About this task
Starting at the line that contains "Rank the series" and continuing to the end of the material, write the lines out again, substituting "data sets" for "series" and changing nothing else. Leave the pictures out of your answer.
========
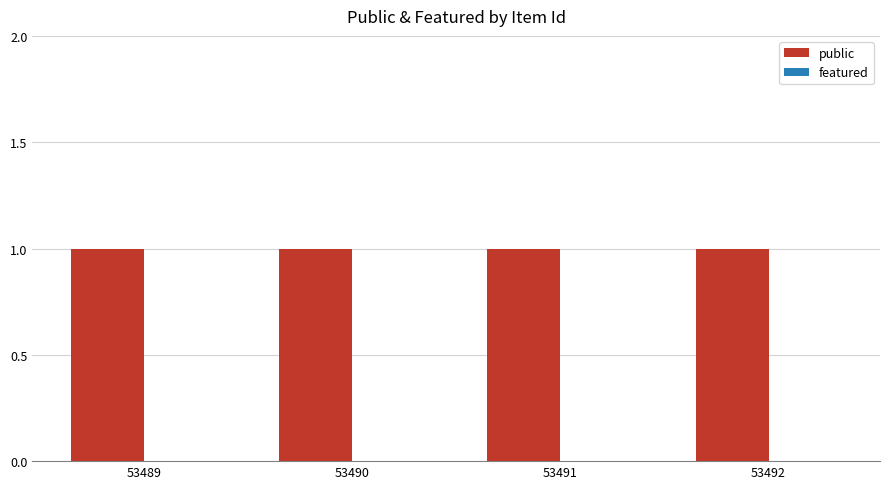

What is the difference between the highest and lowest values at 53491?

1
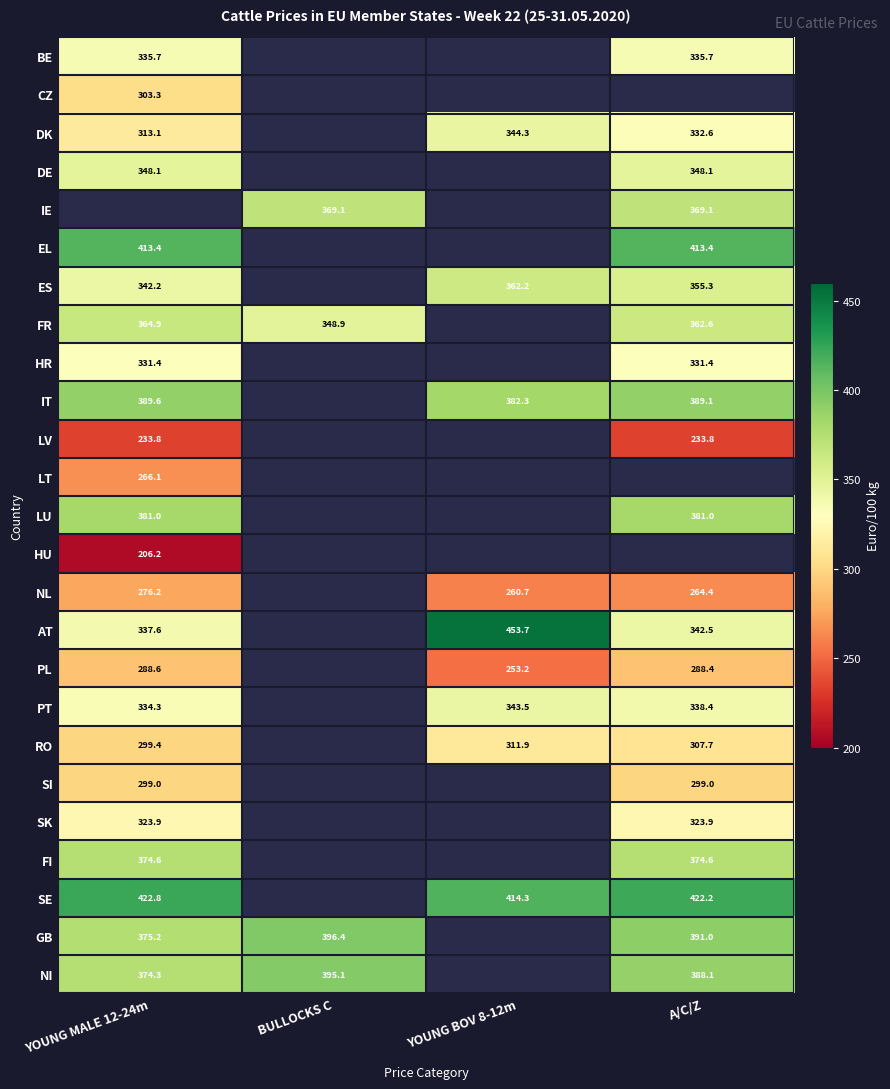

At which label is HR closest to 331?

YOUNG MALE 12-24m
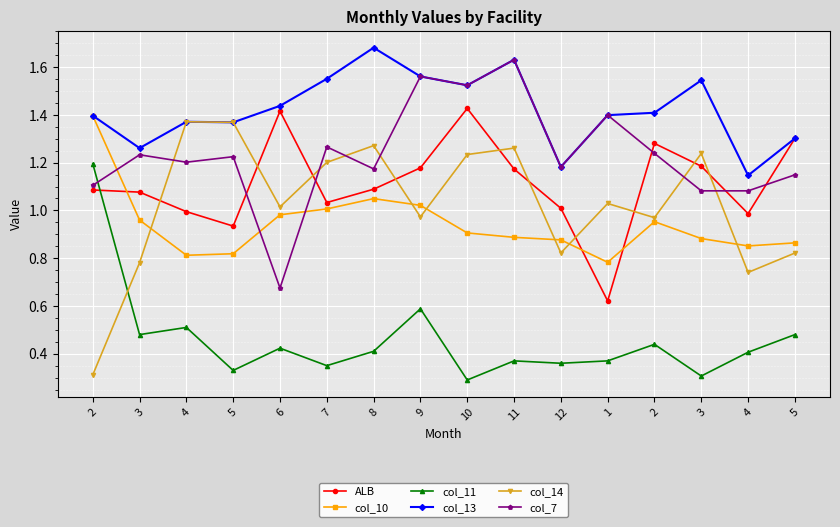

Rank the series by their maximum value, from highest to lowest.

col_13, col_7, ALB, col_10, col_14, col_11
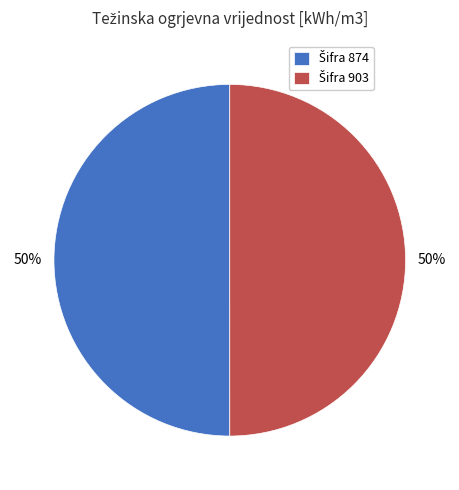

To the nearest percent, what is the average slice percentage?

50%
========
Answer space
Rank the data sets by their maximum value, from highest to lowest.

col_13, col_7, ALB, col_10, col_14, col_11

To the nearest percent, what is the average slice percentage?

50%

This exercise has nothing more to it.